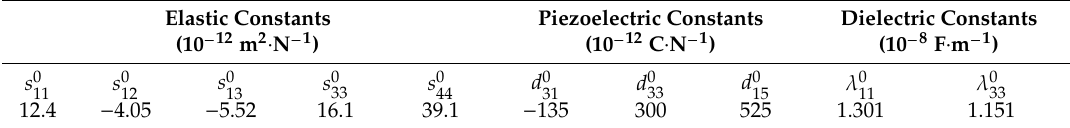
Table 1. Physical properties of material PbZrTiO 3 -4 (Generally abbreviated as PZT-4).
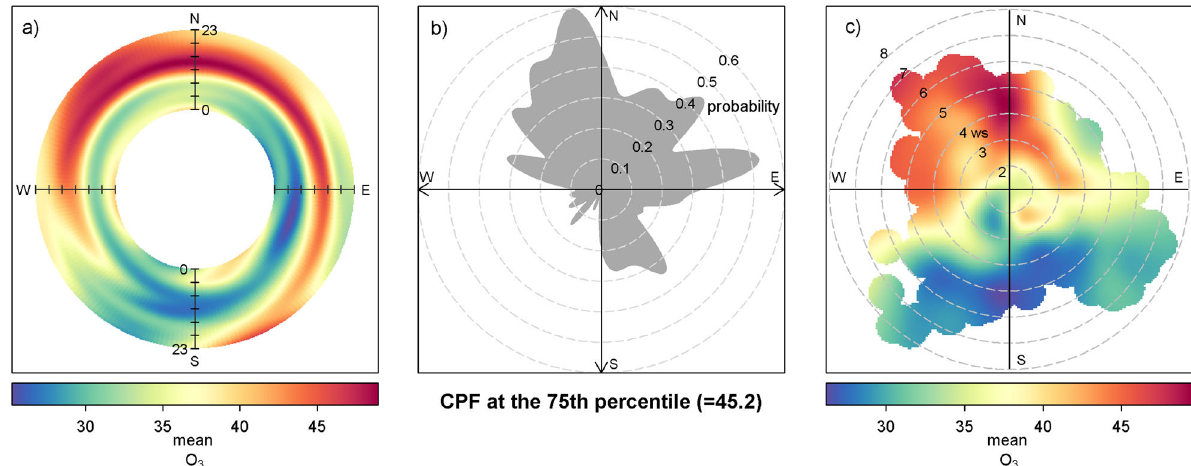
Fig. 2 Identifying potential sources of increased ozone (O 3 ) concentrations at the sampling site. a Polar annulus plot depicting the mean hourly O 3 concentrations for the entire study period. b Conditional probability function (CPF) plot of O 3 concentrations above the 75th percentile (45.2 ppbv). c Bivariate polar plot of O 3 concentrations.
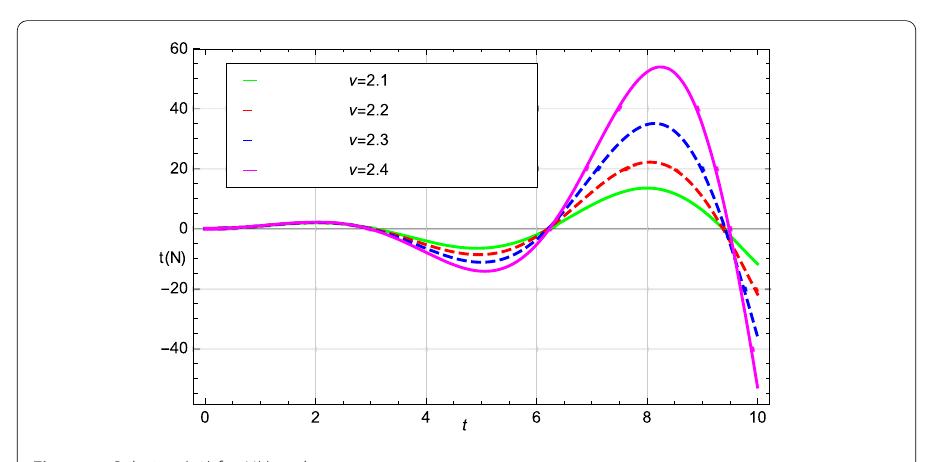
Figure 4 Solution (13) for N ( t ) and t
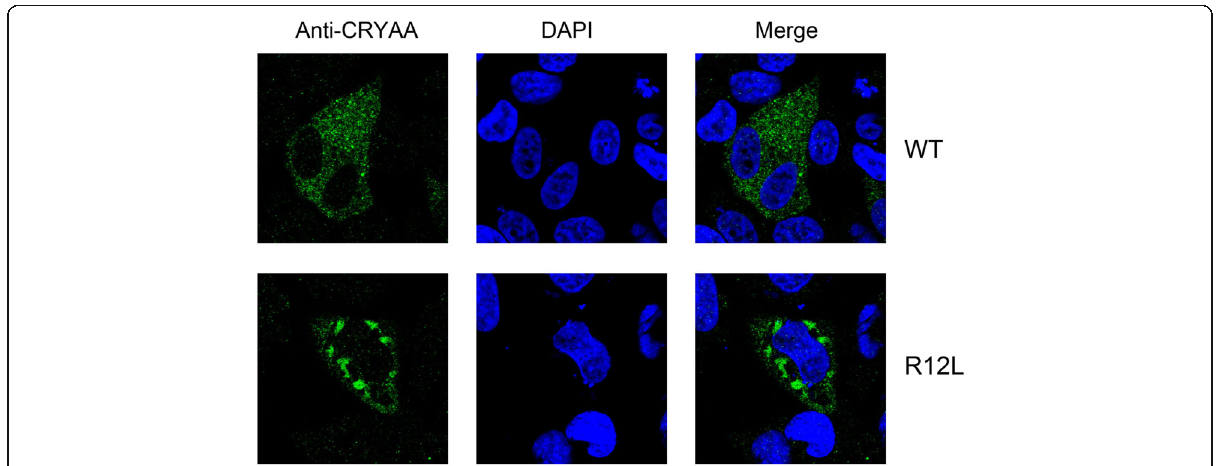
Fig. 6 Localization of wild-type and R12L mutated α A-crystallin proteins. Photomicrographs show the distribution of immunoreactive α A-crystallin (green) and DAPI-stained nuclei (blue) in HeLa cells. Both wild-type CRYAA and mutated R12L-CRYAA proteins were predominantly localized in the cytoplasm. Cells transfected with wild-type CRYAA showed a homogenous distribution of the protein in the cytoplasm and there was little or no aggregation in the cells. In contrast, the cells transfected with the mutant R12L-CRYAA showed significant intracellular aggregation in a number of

——

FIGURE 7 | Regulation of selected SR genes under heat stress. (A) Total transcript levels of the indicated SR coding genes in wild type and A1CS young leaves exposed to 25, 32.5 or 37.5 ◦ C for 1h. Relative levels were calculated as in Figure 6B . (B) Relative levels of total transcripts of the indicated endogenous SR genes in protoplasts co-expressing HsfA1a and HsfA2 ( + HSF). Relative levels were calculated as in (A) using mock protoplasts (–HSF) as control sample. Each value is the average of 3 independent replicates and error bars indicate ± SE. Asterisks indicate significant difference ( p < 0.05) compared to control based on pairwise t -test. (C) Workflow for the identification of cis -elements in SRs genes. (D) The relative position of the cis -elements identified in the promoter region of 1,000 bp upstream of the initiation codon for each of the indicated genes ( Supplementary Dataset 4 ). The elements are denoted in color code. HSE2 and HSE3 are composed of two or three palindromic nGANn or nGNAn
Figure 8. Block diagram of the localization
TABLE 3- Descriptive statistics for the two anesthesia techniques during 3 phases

——

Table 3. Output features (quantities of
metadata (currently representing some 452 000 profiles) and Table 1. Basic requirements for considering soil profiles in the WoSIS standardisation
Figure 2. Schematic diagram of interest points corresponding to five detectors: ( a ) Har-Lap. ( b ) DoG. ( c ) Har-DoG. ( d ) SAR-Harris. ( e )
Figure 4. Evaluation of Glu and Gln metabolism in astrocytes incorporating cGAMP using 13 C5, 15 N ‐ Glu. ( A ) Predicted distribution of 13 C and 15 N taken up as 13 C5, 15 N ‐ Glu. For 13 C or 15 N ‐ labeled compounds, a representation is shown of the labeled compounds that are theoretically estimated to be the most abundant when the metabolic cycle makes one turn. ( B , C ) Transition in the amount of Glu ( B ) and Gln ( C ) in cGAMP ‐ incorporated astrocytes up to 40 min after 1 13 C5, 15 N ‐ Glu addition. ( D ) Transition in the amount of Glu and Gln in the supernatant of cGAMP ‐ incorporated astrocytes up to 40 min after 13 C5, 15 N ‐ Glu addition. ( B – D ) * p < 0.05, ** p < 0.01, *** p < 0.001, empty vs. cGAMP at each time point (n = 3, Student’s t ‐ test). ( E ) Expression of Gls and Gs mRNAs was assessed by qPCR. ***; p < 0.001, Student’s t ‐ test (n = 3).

——

TASK DETAILS: Would you copy, word for word, only the lines above from the one containing "Table 1. Physical" through the one containing "Fig. 6 Localization", both included, and please leave out the pictures?

RESULT:
Table 1. Physical properties of material PbZrTiO 3 -4 (Generally abbreviated as PZT-4).
Fig. 2 Identifying potential sources of increased ozone (O 3 ) concentrations at the sampling site. a Polar annulus plot depicting the mean hourly O 3 concentrations for the entire study period. b Conditional probability function (CPF) plot of O 3 concentrations above the 75th percentile (45.2 ppbv). c Bivariate polar plot of O 3 concentrations.
Figure 4 Solution (13) for N ( t ) and t
Fig. 6 Localization of wild-type and R12L mutated α A-crystallin proteins. Photomicrographs show the distribution of immunoreactive α A-crystallin (green) and DAPI-stained nuclei (blue) in HeLa cells. Both wild-type CRYAA and mutated R12L-CRYAA proteins were predominantly localized in the cytoplasm. Cells transfected with wild-type CRYAA showed a homogenous distribution of the protein in the cytoplasm and there was little or no aggregation in the cells. In contrast, the cells transfected with the mutant R12L-CRYAA showed significant intracellular aggregation in a number of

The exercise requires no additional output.